(Transcribed page contents)
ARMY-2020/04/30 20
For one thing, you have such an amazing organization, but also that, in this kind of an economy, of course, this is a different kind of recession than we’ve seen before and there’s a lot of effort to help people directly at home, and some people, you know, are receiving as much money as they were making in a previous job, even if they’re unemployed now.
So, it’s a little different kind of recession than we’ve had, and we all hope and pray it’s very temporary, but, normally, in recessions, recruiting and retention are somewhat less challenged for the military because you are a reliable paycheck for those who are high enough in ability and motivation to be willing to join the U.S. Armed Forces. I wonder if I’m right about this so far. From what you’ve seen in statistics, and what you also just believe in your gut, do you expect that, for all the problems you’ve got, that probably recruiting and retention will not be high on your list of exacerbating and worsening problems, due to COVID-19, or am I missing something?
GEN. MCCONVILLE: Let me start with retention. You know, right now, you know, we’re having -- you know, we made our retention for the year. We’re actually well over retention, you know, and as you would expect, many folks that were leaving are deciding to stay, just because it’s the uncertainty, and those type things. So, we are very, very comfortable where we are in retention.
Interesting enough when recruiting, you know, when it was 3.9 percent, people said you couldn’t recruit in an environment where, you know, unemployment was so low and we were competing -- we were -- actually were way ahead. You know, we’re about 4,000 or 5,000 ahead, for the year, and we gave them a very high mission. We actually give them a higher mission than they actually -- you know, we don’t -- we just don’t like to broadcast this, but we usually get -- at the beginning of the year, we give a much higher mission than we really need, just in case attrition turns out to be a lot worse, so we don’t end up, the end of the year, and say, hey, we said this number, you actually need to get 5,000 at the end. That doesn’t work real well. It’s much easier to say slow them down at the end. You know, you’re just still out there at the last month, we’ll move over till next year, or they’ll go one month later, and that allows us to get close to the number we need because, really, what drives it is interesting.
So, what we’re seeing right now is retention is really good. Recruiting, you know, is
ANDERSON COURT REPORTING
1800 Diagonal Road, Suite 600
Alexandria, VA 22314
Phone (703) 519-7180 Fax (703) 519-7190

[Exercise aim]: Please give an exact copy of the lines above, beginning with the line containing "So, it’s a little" and running through the line containing "GEN. MCCONVILLE: Let", and of no other lines.

[Answer to this problem]:
So, it’s a little different kind of recession than we’ve had, and we all hope and pray it’s very temporary, but, normally, in recessions, recruiting and retention are somewhat less challenged for the military because you are a reliable paycheck for those who are high enough in ability and motivation to be willing to join the U.S. Armed Forces. I wonder if I’m right about this so far. From what you’ve seen in statistics, and what you also just believe in your gut, do you expect that, for all the problems you’ve got, that probably recruiting and retention will not be high on your list of exacerbating and worsening problems, due to COVID-19, or am I missing something?
GEN. MCCONVILLE: Let me start with retention. You know, right now, you know, we’re having -- you know, we made our retention for the year. We’re actually well over retention, you know, and as you would expect, many folks that were leaving are deciding to stay, just because it’s the uncertainty, and those type things. So, we are very, very comfortable where we are in retention.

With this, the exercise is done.